Infine Forza Italia, che subisce una contrazione significativa di consenso, potendo contare su una modesta fedeltà di voto (solo 49% confermerebbe il proprio voto al partito di Berlusconi, mentre il 27% voterebbe Lega e il 18% si asterrebbe) e fatica ad attrarre nuovi elettori, arretrando sia nel Nord ovest sia nel Meridione.
Insomma, lo scenario attuale fa segnare cambiamenti profondi rispetto alle politiche, ma sarebbe illusorio pensare che si possa mantenere inalterato fino alle Europee del 26 maggio. In mezzo ci saranno le elezioni regionali in Basilicata, Abruzzo e Sardegna che potranno rappresentare un importante indice di salute dei partiti e dei loro leader.
2. ENRICO MENTANA: SALVINI ASSO PIGLIATUTTO. IL GOVERNO HA IL 63% DEI CONSENSI, UNA REALTÀ UNICA IN EUROPA
Enrico Mentana su Facebook
Il sondaggio mensile di Pagnoncelli per il Corriere ci conferma in modo eclatante alcune tendenze.
1 c'è un asso pigliatutto, e si chiama Matteo Salvini. È il traino unico dello stupefacente raddoppio (virtuale) in soli otto mesi dei voti alla Lega, che già il 4 marzo aveva più che quadruplicato rispetto al 4% delle elezioni 2013. È l'interprete perfetto, per argomenti e modalità mediatiche, di pulsioni e esigenze che si sono fatte strada tra gli elettori. A ognuno di noi può piacere o al contrario inquietare, ma in sede di analisi questo è un dato di fatto.
2 tutto l'arco della sinistra ha perso il bandolo della matassa. Abituato a vivere al di sopra delle sue possibilità elettorali (cinque anni di governo, due presidenti della Repubblica eletti nella stessa legislatura, i principali ruoli rappresentativi tra organismi istituzionali, autorità di garanzia, imprese di interesse pubblico, guida delle Camere e delle principali commissioni parlamentari, il tutto grazie al 25% ottenuto nel voto 2013) il Pd non riesce a superare i postumi del kappaò di marzo, nè se ne avvantaggiano gli scissionisti di LeU, anzi. La netta impressione è che quei partiti non abbiano in sé gli strumenti e le energie per una severa autoanalisi e il necessario radicale cambiamento. Come se il cambio di stagione politica li avesse messi irrimediabilmente fuori corso. Anche qui, può piacere o far disperare, ma un centro-sinistra sotto il 20% e incapace di contrastare l'inerzia dei suffragi rischia di essere fuori gioco.

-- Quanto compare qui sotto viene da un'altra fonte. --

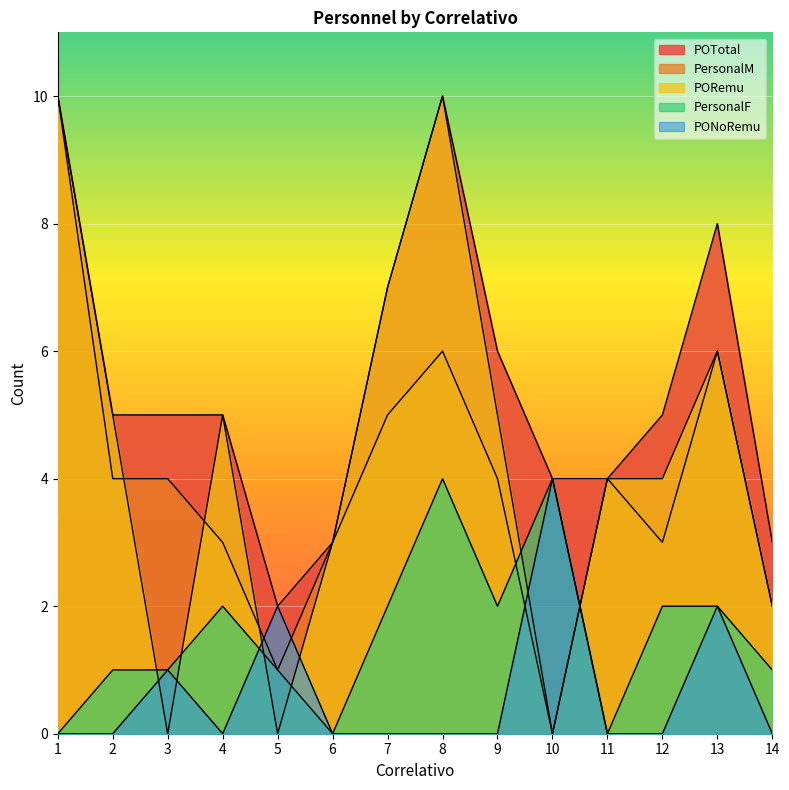

What is the sum of all PersonalM values?

55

3 il MoVimento 5 stelle perde virtualmente quattro punti rispetto a marzo. È vero che punta a riscuotere il dividendo politico-elettorale che dovrebbe derivargli dall'introduzione del reddito di cittadinanza, ma è ancor più vero che soffre visibilmente la leadership di immagine di Salvini, ben più forte di quella di Di Maio. Il m5s ha un nocciolo duro di elettori più alto di tutte le altre forze politiche, ma l'erosione nel voto di opinione, se si confermasse a maggio, potrebbe aprire dei problemi. Ma resta il dato di fondo: non esisteva elettoralmente prima del 2013, ha esordito con il 25% e al secondo colpo ha preso il 33%. E la sua percentuale nel sondaggio, sommata a quella dell'alleato di governo, fa un totale di oltre il 63%, con pochi riscontri a livello internazionale.

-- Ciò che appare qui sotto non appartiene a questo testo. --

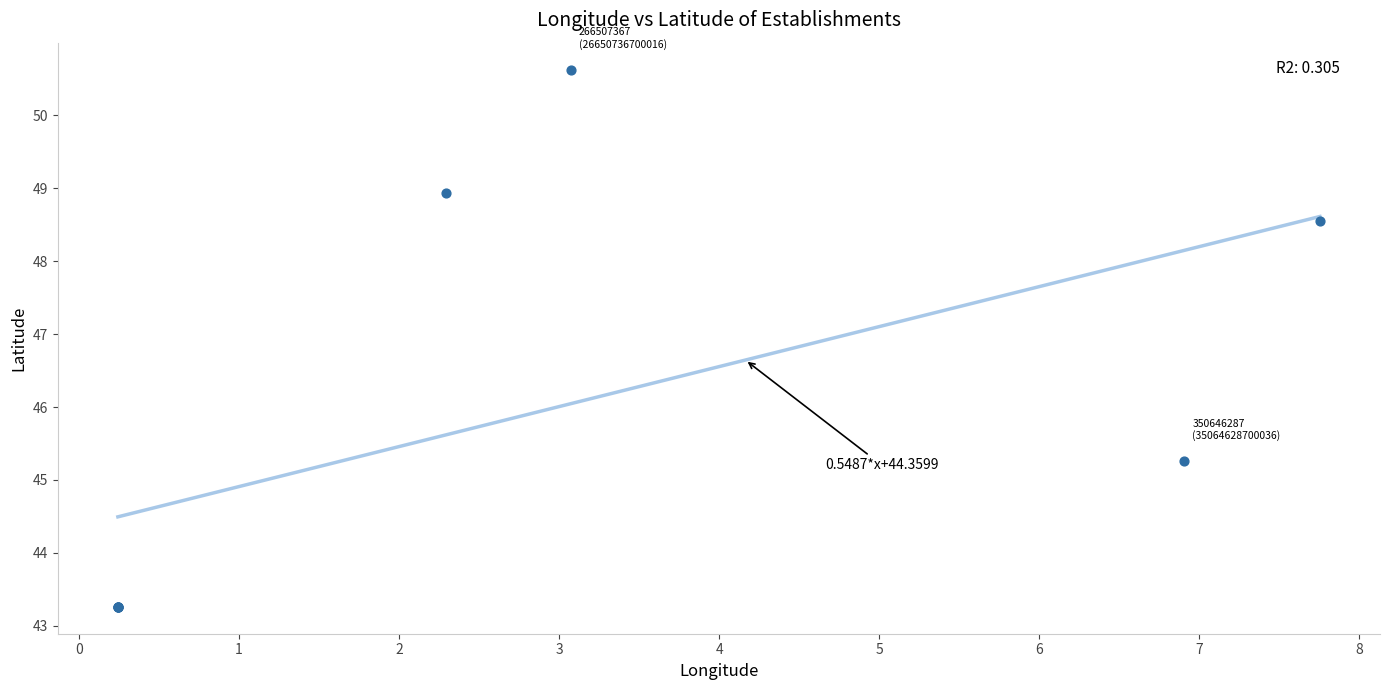

What Y value in the scatter plot is closest to 46?

45.3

4 la crisi di Forza Italia appare irreversibile. Essendo un partito da tempo strutturato sul territorio, e nelle giunte di alcune regioni tra le più importanti, mantiene comunque una fetta di elettorato in un centro-destra che però è ormai egemonizzato dalla Lega. Con un fondatore e leader ultraottantenne e un delfino che è il presidente del Parlamento Europeo, non precisamente un'istituzione popolarissima in questa fase, si trova nello scomodo ruolo di sleeping partner in un'alleanza che credeva di dominare per sempre. Diverso il discorso per Fratelli d'Italia, altrettanto marginale ma almeno già dall'inizio in sintonia con le nuove linee forti della destra. La sua collocazione all'opposizione (non scelta) può giovare al partito della Meloni dal punto di vista tattico. Ma è difficile pensare a un futuro fuori dal recinto salviniano.